UPDATE (19-01-2016): Have a look at Azure Data Lake series for more posts on Azure Data Lake.
Extract, Transform & Load (ETL) are so 2000’s. But then again, they are more popular than ever!
On one hand, ETL are from an era where you didn’t care too much about real-time insights or couldn’t afford it because of technical limitation. Today, we prefer integrating data in near real-time, with technologies such as APIs, web hooks, messaging & many others.
On the other hand, with the advent of bid data and other modern challenges (e.g. global markets), we often can’t integrate all the data in real time. Also, let’s face it, it often isn’t worth the problems and ETL do not have to be run only once a day either, enabling shades of grey.
Since ETL are here to stay, it’s a good idea to be familiar with their proven patterns. One pattern I want to introduce here today is the checkpoint pattern.
Mathematically, you could model an ETL as y = f(x), where x is your input, the result of your extract, f is the transform and y is the result of the transform on the input (the load part of ETL).
In practice though, the transformation happens in multiple steps and many things could go wrong. Since we are only human, it makes sense to give us a chance to:
- Trace the transformation steps
- Allow us the possibility to re-run parts of a transformation
- Allow us to roll back parts of a transformation
Checkpoints help us achieve that. Checkpoints are basically points in your transformation where you persist the current state of the data within the transformation.
Here I’m gona give an example. Take it with a pinch of salt. Like every examples, it oversimplies part of the problem and overengineer other parts.
In my example, we’re going to take tweets (how can we do an data example without those?) from certain users and perform some analysis on it before feeding the result to a Machine Learning engine.
The input comes in CSV files:
accountname, tweet @john, “Leaving for work now” @julie, “12km in one hour this morning!” @zul, “The trees, the leaves & the wind, no more”
The first thing we’re gona do is to load it as is in a database table:
|123||1||@john||Leaving for work now|
|123||2||@julie||12km in one hour this morning!|
|123||3||@zul||The trees, the leaves & the wind, no more|
With a load table with the following enty:
That’s our first checkpoint. We didn’t transform anything yet beside the format. So we do a few things here:
- We put the CSV in a table
- It’s a tiny transformation by itself and some parsing errors could occur and be traced
- It gives an access to the raw data in a table format
- We have traceability of what took place with the load table
- We aggregate all the entries of a same file with a load-ID
- We track when the load happened & how much time it took
Next we’re going to structure the data. First is the account able:
Then the tweet table:
Then the tweetContent table:
So, again, at this second checkpoint, we persist everything and we trace it back to the original load.
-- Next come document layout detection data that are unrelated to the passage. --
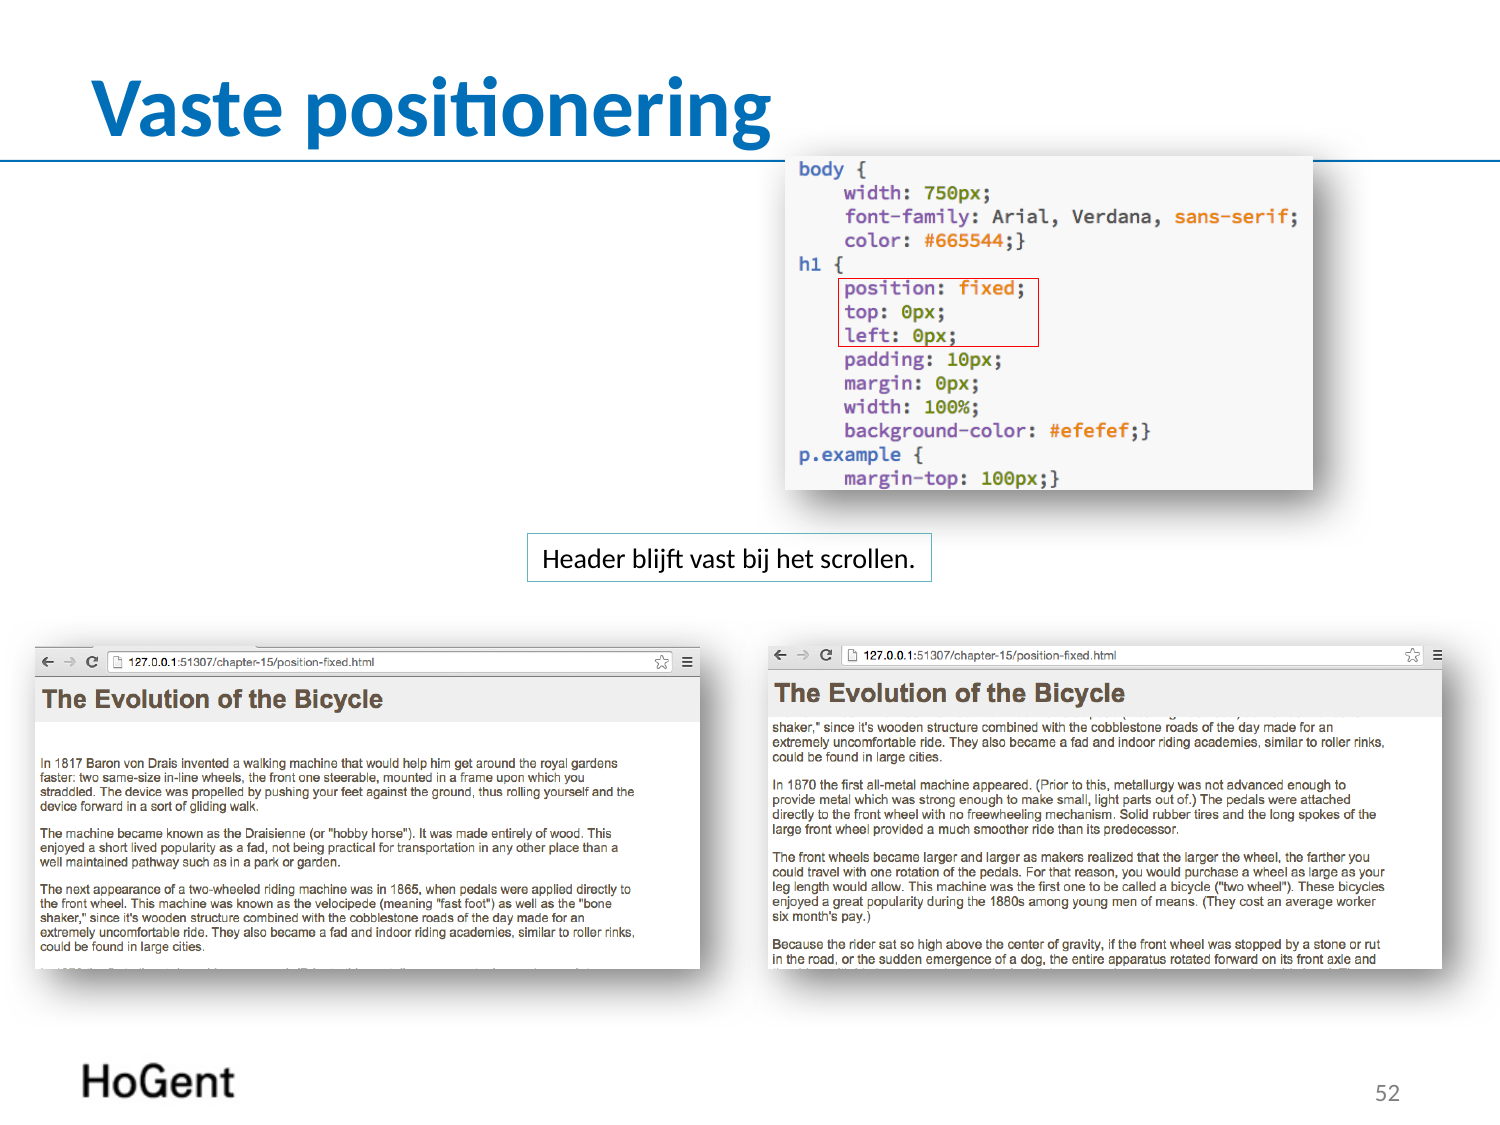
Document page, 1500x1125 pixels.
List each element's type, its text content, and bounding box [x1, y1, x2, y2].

picture [784, 155, 1313, 491]
picture [35, 645, 700, 969]
title Vaste positionering [76, 20, 1421, 185]
slide_number 52 [1374, 1046, 1483, 1107]
text_box Header blijft vast bij het scrollen. [527, 533, 932, 582]
picture [768, 645, 1443, 969]
picture [58, 1041, 254, 1118]
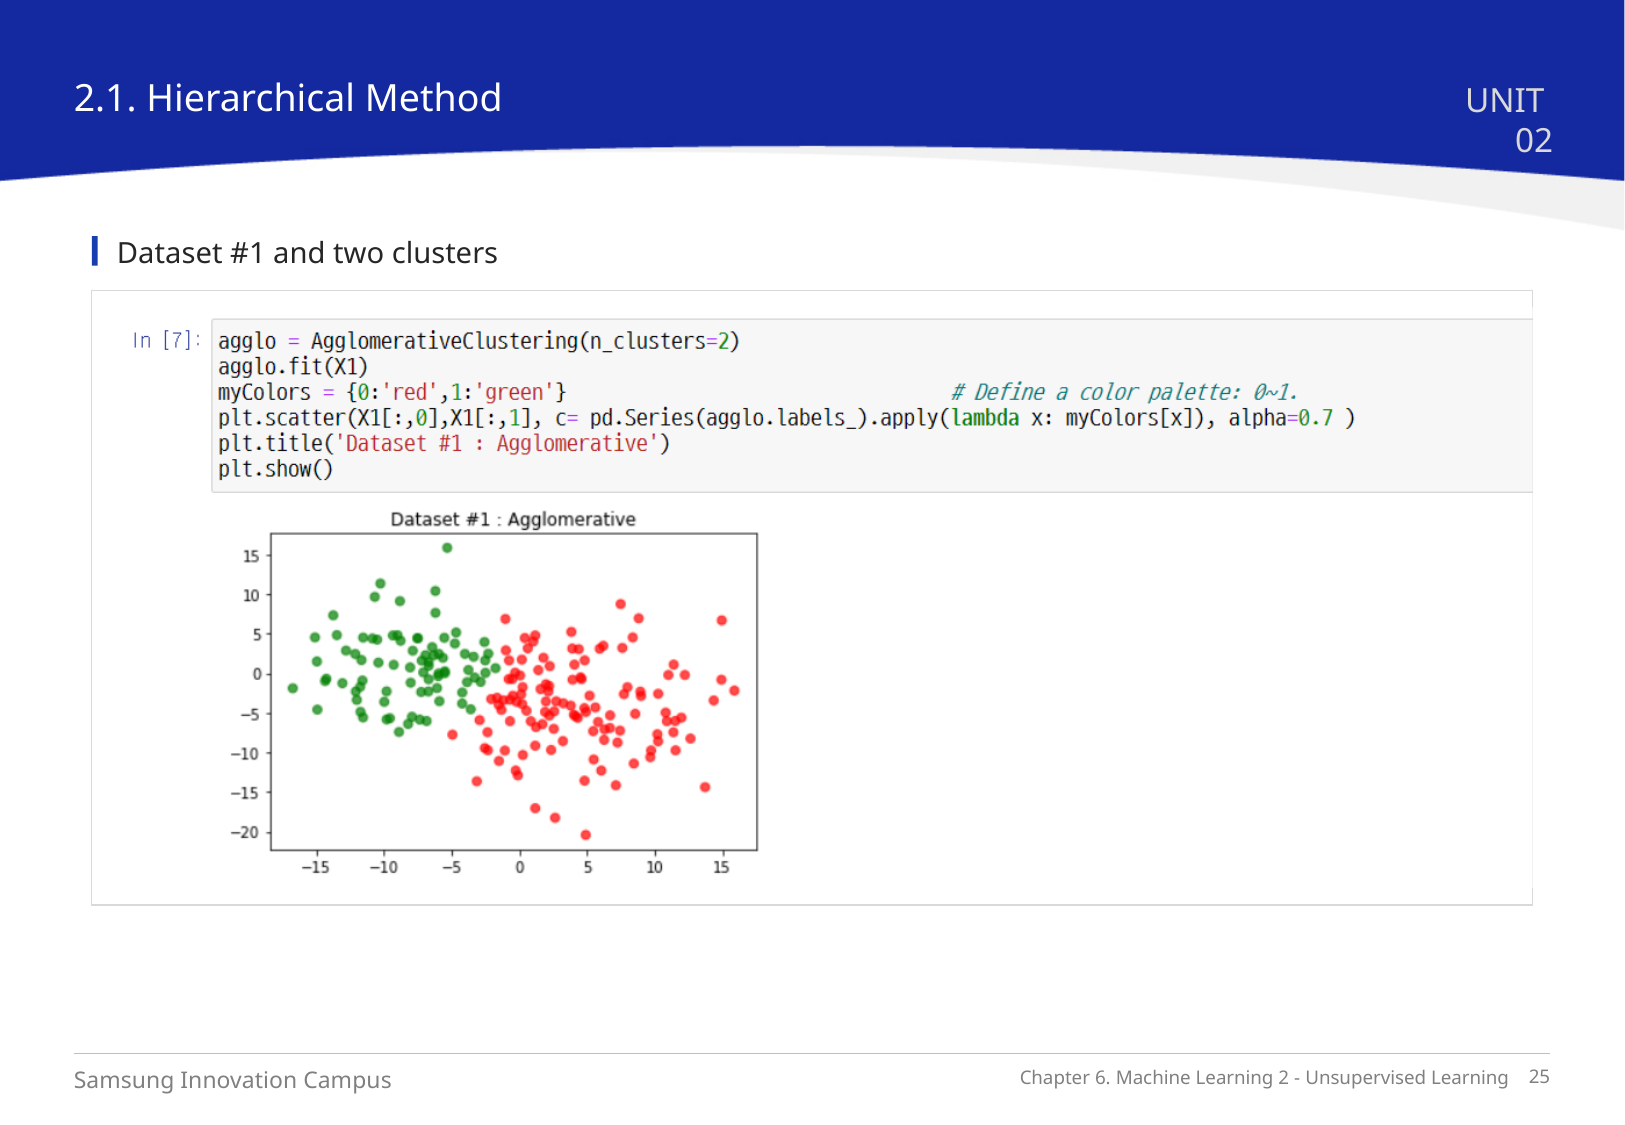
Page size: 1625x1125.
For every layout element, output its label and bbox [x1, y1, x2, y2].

picture [0, 0, 1625, 1125]
text_box [91, 234, 1533, 270]
text_box [91, 290, 1533, 905]
text_box [73, 73, 1554, 120]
We could therefore re-run the second transformation, for instance, if we choose to remove the punctuation from the word itemization.
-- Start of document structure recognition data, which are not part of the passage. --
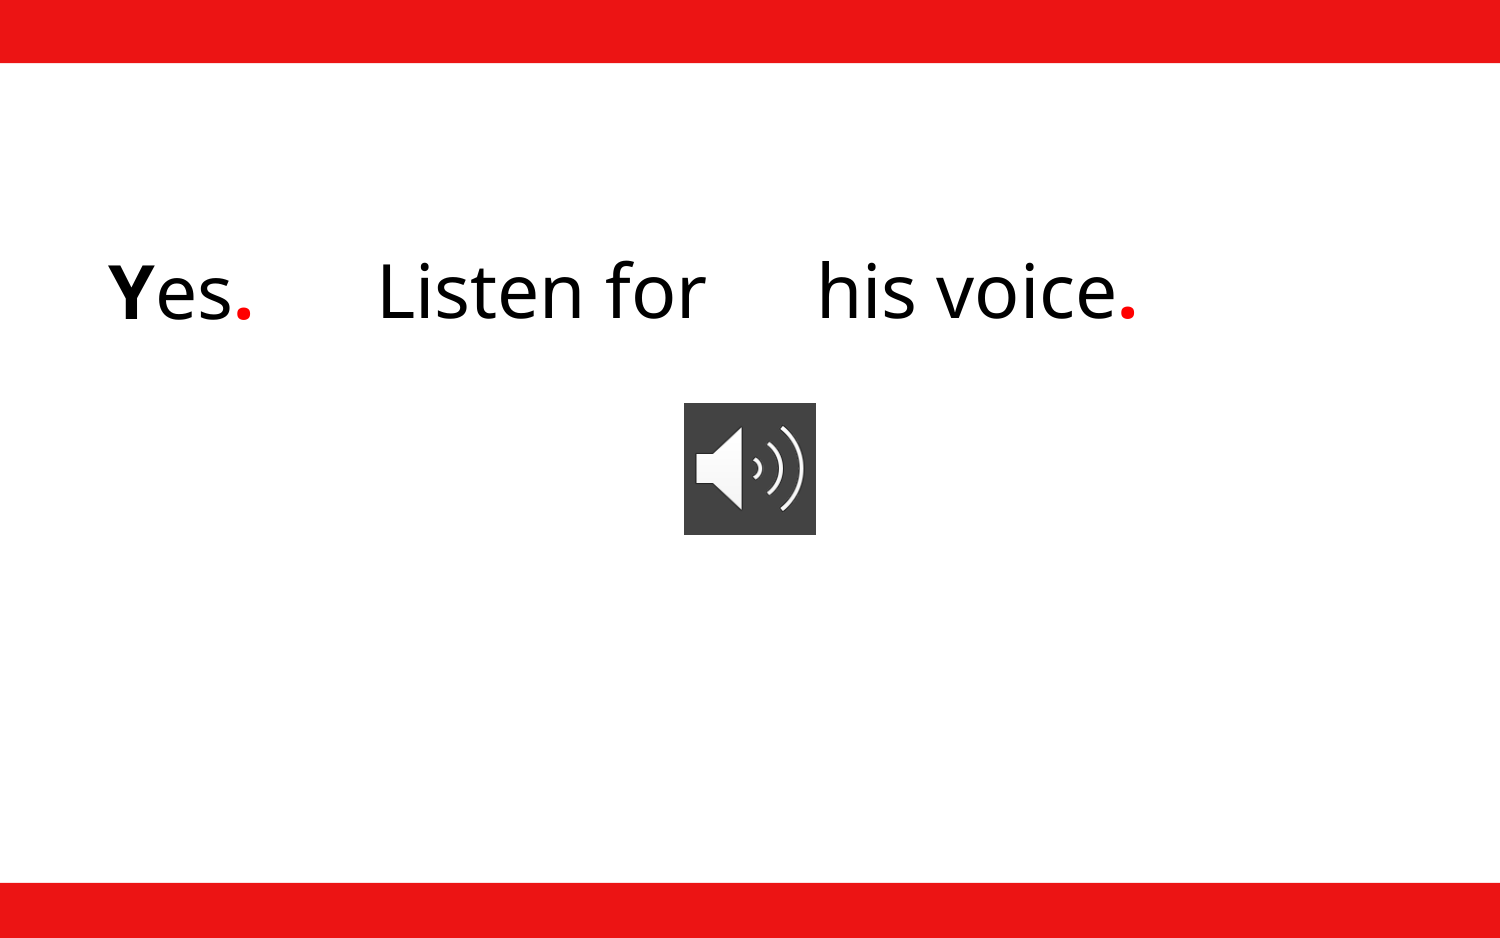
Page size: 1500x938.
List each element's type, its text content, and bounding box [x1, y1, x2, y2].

text_box [0, 0, 1500, 64]
list Yes. [93, 191, 769, 389]
text_box his voice. [800, 191, 1458, 361]
picture [683, 402, 817, 536]
text_box [0, 882, 1500, 938]
text_box Listen for [361, 191, 800, 361]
We could have a third checkpoint where we count the words but I suppose you get the point by now.
So what are the characteristics of the checkpoint pattern?
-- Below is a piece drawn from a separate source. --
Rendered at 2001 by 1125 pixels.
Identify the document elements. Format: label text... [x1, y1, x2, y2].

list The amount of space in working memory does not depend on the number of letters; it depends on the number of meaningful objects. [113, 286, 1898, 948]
- For each step of a transformation you persist your state
- Each step traces back to the previous step
- You can therefore rollback or re-run a step
- You can therefore inspect what happend and potentially understand why the final results contain unexpected values
This ties in nicely with the concept of Data Lake. A Data Lake contains the raw data (in my example the CSV files) but also the refined data.
In ETL you would often call those checkpoints staging tables and would likely dispose of them early. In a data lake you might keep them around longer.
Also, here we saw one transformation path, but there could be an arborescence. You could have one transformation distilling the content of tweets and another transformation loading geographic data and cross-referencing it with the tweets.
This is why you want to load all your data first and dropping data only at later stages. This way you could always start a new transformation using the original data. That’s the value of a data lake: you always keep the maximum information even if it is hard to use in its original format.
This was one pattern for ETL. There are many others but I have observed that experts in ETL (by no mean am I one) are always using it for operational reasons.
The example I gave was fairly trivial and you might not want to checkpoint on so many micro-steps, but I tried to illustrate the pattern and the value it brings. It for you to find where the sweet spot for your solution is.
In Azure you would use Azure Data Factory to drive the transformations and you might want to store both your files and structured data in Azure Data Lake Storage (ADLS). By keeping your data around you could always change your transformation algorithm and recreate the target data at scale.